I hoped that during the next decade, the pendulum would swing back from 9/11 overreach and regain some semblance of equipoise. Instead, the U.S. brought more criminal cases against press sources than all previous presidential administrations combined. The defendants were all Americans, with extensive military and/or government service. Even more disturbing, the cases were brought under an antiquated World War I era law called the Espionage Act of 1917. The most disturbing part is that most of the defendants were whistleblowers (not spies or saboteurs) who had exposed government fraud, waste, abuse and illegality. It’s all the more jarring considering that Trump just used an even more ancient wartime authority, the Alien Enemies Act of 1798, to justify the deportations of some 238 Venezuelans to El Salvador a month ago with no due process and against a court order. (The judge just found probable cause to hold the Trump administration in criminal contempt of court for violating that order.)

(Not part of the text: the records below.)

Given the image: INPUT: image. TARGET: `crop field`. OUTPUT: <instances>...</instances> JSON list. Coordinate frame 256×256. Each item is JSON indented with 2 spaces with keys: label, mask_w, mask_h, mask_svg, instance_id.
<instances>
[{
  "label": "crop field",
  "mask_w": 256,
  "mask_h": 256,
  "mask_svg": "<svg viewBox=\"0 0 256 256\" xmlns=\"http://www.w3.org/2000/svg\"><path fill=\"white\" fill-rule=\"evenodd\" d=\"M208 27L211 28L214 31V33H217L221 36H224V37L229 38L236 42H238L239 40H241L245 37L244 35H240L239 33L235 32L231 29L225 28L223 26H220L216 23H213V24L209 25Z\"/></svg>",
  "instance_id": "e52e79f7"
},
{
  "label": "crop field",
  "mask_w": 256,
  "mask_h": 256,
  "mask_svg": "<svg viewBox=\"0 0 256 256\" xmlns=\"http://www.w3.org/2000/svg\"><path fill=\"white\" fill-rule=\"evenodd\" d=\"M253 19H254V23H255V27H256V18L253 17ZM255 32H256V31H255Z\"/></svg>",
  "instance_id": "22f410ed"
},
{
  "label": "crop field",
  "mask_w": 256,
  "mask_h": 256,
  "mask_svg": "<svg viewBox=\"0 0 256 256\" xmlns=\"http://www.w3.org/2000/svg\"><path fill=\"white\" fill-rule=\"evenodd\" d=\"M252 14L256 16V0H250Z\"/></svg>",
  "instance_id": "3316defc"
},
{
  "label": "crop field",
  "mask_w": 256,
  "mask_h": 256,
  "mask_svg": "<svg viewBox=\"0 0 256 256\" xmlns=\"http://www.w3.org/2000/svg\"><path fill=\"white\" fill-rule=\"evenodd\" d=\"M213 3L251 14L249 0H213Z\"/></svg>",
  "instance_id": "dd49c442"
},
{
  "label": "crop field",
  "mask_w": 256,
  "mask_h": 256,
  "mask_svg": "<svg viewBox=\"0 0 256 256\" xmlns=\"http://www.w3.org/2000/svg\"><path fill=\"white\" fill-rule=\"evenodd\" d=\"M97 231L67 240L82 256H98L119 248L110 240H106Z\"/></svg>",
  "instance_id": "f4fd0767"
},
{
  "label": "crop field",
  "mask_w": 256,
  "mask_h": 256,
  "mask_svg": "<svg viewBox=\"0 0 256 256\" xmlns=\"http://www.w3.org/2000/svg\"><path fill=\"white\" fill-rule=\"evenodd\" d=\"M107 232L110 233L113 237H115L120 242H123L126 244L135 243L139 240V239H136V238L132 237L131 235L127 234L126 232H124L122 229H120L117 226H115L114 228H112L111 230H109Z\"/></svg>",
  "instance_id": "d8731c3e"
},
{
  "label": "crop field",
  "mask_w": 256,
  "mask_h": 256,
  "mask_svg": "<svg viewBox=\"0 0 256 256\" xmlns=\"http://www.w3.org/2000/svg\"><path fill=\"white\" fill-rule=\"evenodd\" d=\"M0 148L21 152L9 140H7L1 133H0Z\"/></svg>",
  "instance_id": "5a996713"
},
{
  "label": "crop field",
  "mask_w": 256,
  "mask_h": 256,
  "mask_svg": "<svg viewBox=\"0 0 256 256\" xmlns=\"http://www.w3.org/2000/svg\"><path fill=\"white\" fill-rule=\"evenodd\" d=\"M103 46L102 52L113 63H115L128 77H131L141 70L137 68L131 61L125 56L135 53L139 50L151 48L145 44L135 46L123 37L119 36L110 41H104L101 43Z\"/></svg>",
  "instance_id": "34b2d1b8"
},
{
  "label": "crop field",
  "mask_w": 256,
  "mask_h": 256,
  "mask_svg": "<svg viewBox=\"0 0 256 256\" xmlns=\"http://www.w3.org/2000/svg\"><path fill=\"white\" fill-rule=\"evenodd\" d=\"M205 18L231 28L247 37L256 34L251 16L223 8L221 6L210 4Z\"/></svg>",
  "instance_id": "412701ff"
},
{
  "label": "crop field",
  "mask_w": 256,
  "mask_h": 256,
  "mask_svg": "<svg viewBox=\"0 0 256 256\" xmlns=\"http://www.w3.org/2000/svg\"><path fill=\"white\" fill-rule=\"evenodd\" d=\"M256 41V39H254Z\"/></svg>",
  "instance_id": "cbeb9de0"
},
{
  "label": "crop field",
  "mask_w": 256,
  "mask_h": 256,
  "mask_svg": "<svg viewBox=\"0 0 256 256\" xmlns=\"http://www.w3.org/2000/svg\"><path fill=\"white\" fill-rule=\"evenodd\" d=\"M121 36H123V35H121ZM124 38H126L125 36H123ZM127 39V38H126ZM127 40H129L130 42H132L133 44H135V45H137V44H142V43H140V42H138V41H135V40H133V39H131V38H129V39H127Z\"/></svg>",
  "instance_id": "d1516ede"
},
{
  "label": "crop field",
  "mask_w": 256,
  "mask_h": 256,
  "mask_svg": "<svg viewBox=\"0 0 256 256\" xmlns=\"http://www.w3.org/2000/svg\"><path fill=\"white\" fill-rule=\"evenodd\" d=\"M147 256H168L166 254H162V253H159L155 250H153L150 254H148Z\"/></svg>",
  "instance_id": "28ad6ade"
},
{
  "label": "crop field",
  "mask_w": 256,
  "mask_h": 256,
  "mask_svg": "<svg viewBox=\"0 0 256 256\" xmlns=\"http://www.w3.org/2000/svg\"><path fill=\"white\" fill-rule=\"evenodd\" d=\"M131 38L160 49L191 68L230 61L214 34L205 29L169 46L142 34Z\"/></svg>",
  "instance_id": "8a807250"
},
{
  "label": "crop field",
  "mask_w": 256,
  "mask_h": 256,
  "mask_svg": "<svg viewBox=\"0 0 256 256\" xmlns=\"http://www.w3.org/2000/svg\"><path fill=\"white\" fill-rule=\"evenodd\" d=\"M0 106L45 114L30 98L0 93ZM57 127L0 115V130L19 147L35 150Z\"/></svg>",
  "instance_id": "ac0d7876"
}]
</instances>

The U.S. ignored criminal, civil, and humanitarian laws underlying many of the abuses I’ve discussed that occurred before the Ábrego García imbroglio. But once lawyers, journalists, and human rights/civil liberties/accountability organizations exposed the injustices – and judges weighed in to enforce legal and constitutional constraints – the government obeyed court decisions to provide detainees their rights to counsel, due process, judicial review, and habeas corpus relief.

The government ultimately dropped the “enemy combatant” label it had used to create a legal black hole for detainees. By January 2025, only 15 detainees remained at the notorious Gitmo facility, but Trump wants to expand it to detain 30,000 migrants. And now he has expansive executive authority, an enabling Justice Department, a slumbering Congress, and judges whom he is disobeying.

The Supreme Court’s recent grant of presumptive presidential immunity from prosecution for all of a president’s official acts just further insulated unchecked extralegal conduct. Their “middle of the night” 7-2 decision this weekend granting the request in an emergency appeal to block further extradition flights may be too little too late. The same Supreme Court effectively insulated extralegal conduct as long as it has the imprimatur of being “official.”

The Ábrego García case seems to have crossed that line. But instead of line-crossing and then backtracking, Trump is doubling down on lawlessness and enjoying the bubbling constitutional crisis. History will justifiably excoriate the United States for this, whether our democratic republic survives or not.